Comecemos. Comecemos por onde estamos, esta casa. Construção de 1906,
estilo neoclássico, elevada da rua, amplas janelas com luz e
ventilação, vista para a primeira praça da cidade, de um lado; e,
do outro, pela rua por onde adentramos nós, há mais de 300 anos os
holandeses desceram para tomar a fortaleza; e não podemos esquecer as
horas!, salvos pelo sino da matriz, badalando há tanto tempo, todo o
tempo que já passou e o que virá.
Repare que a exposição começa no largo, com a Coluna Capitolina,
presente de Mussolini, anos 1930, e veio da Itália; o Pelourinho, na
sacada, lembrança de que um dia fomos colônia; o brasão do Império e o
da República.
Observe o museu, ali ao lado, são relíquias de diversos tempos,
registros de diversos fatos. A primeira pia batismal, o primeiro
aparelho de telefone de Natal, bustos, retratos, etc, etc, um mundo, a
história, em permanente exposição, para conhecer, se interessar e se
sentir parte. Encontrar suas raízes, lugar, passado e história.

## Tarefas propostas
1. Segundo o texto sobre a casa de 1906, com quais itens a exposição começa no largo?
2. Reproduza palavra por palavra tudo o que vai de "Repare que a" até "da República." no texto sobre a casa de 1906.
3. De quem foi presente a Coluna Capitolina, de acordo com o texto sobre a casa de 1906?

## Dados fornecidos
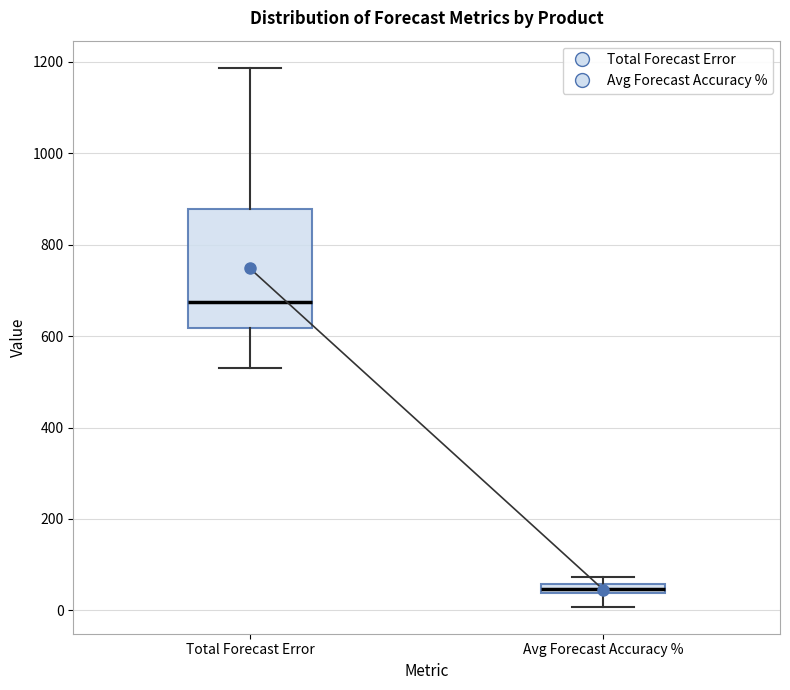

Which box's median line is the highest?

Total Forecast Error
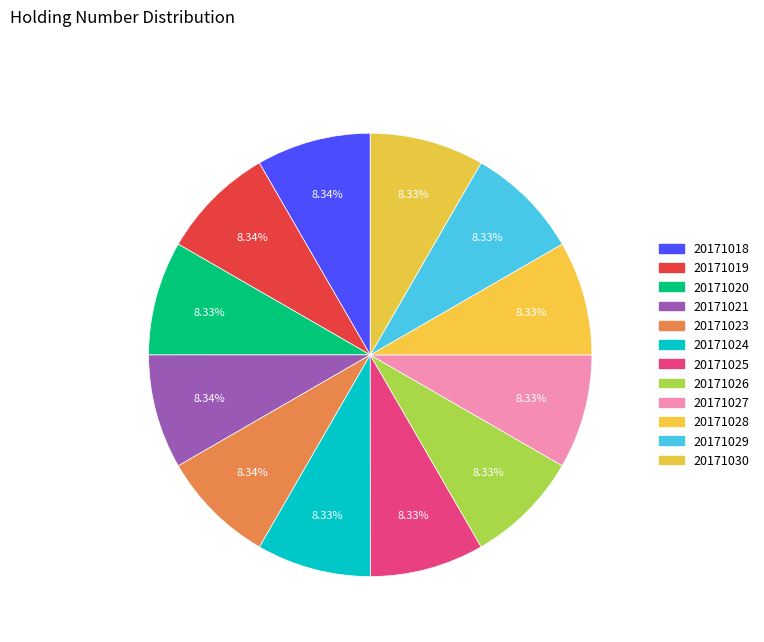

Combined, what portion of the pie is 20171018 and 20171027?

16.7%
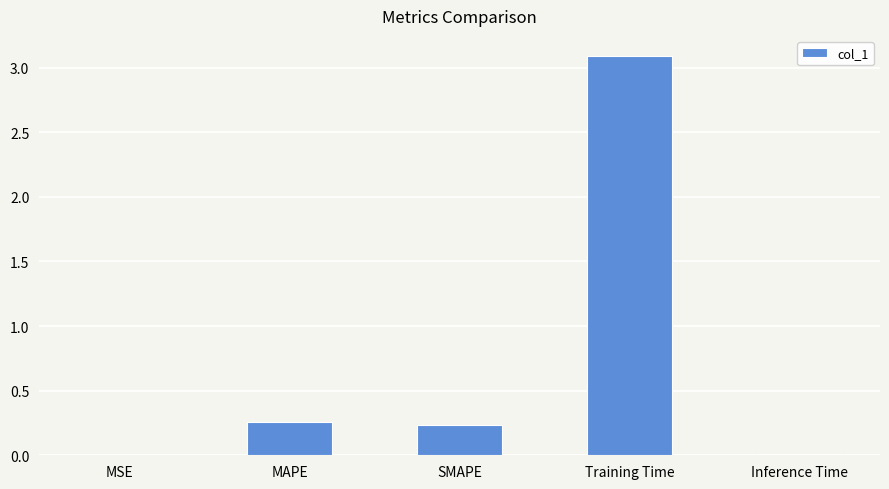

What is the approximate value at Training Time?

3.1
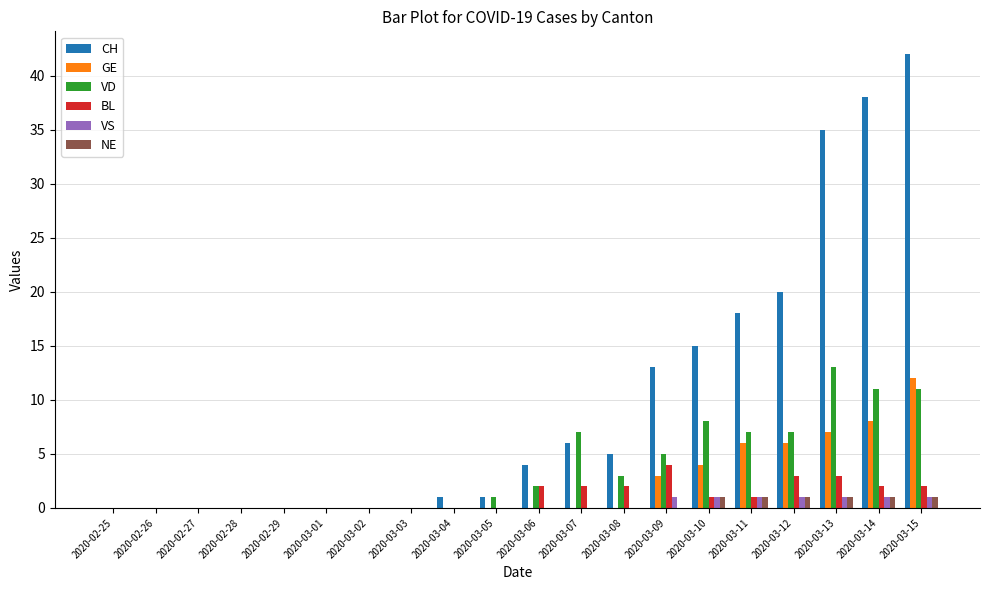

Count the number of data series in this chart.

6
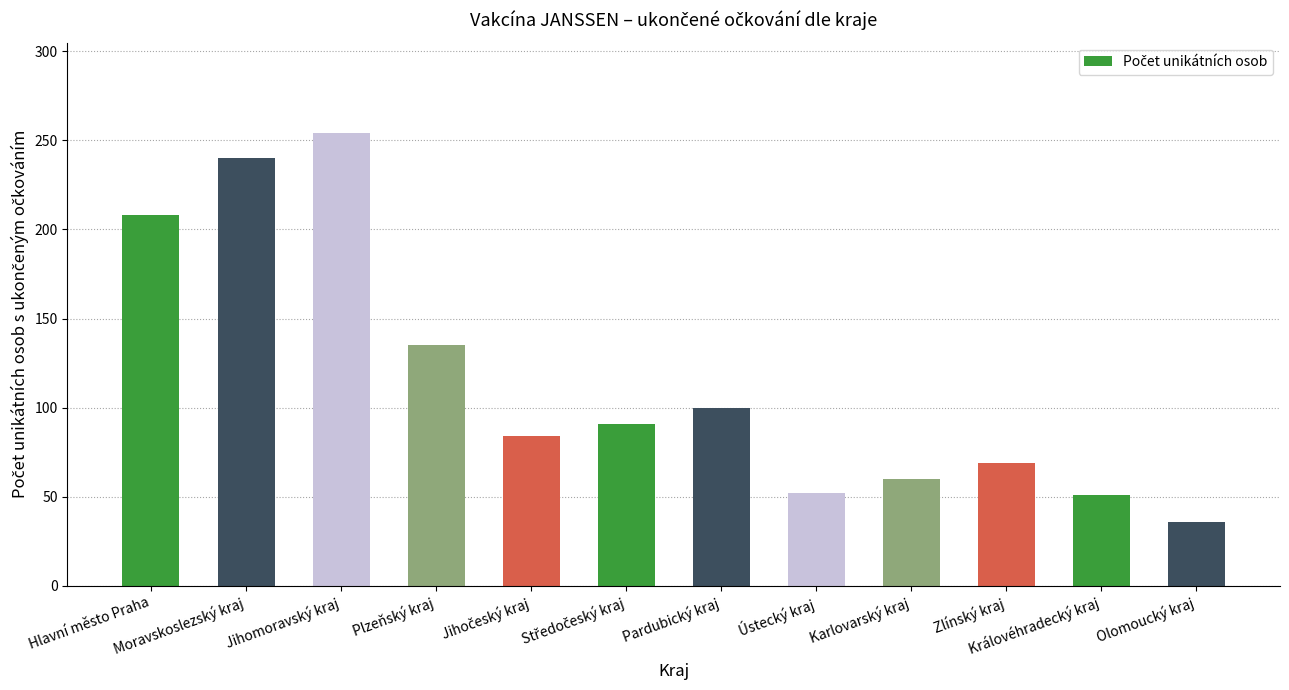

At which category does the chart reach its minimum across all series?

Olomoucký kraj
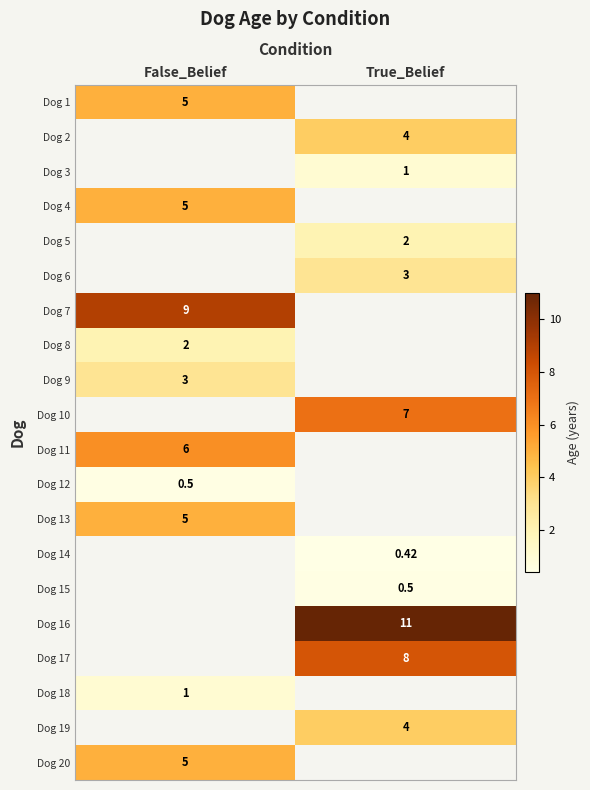

Is the value of Dog 8 at False_Belief greater than the value of Dog 6 at False_Belief?

No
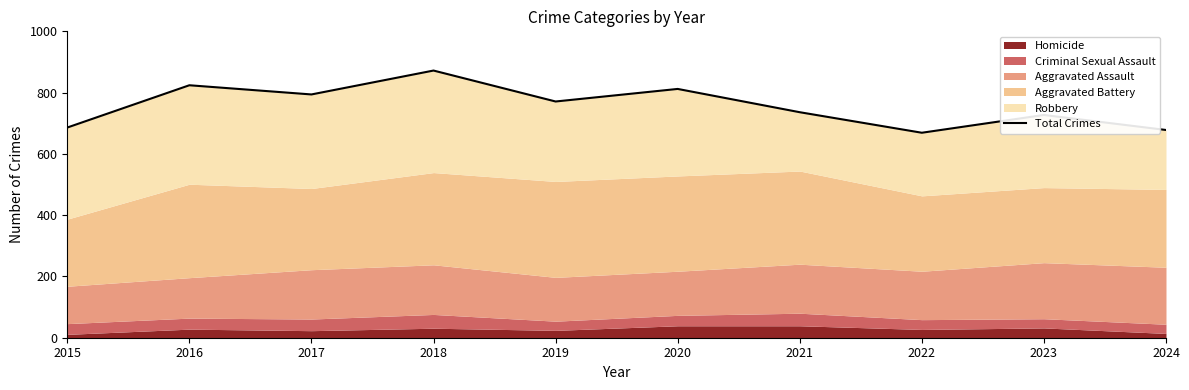

True or false: there are more than 1 points higher than both neighbors.

True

## Respostas por tarefa
1. A Coluna Capitolina, o Pelourinho, o brasão do Império e o brasão da República.

2.
Repare que a exposição começa no largo, com a Coluna Capitolina,
presente de Mussolini, anos 1930, e veio da Itália; o Pelourinho, na
sacada, lembrança de que um dia fomos colônia; o brasão do Império e o
da República.

3. De Mussolini.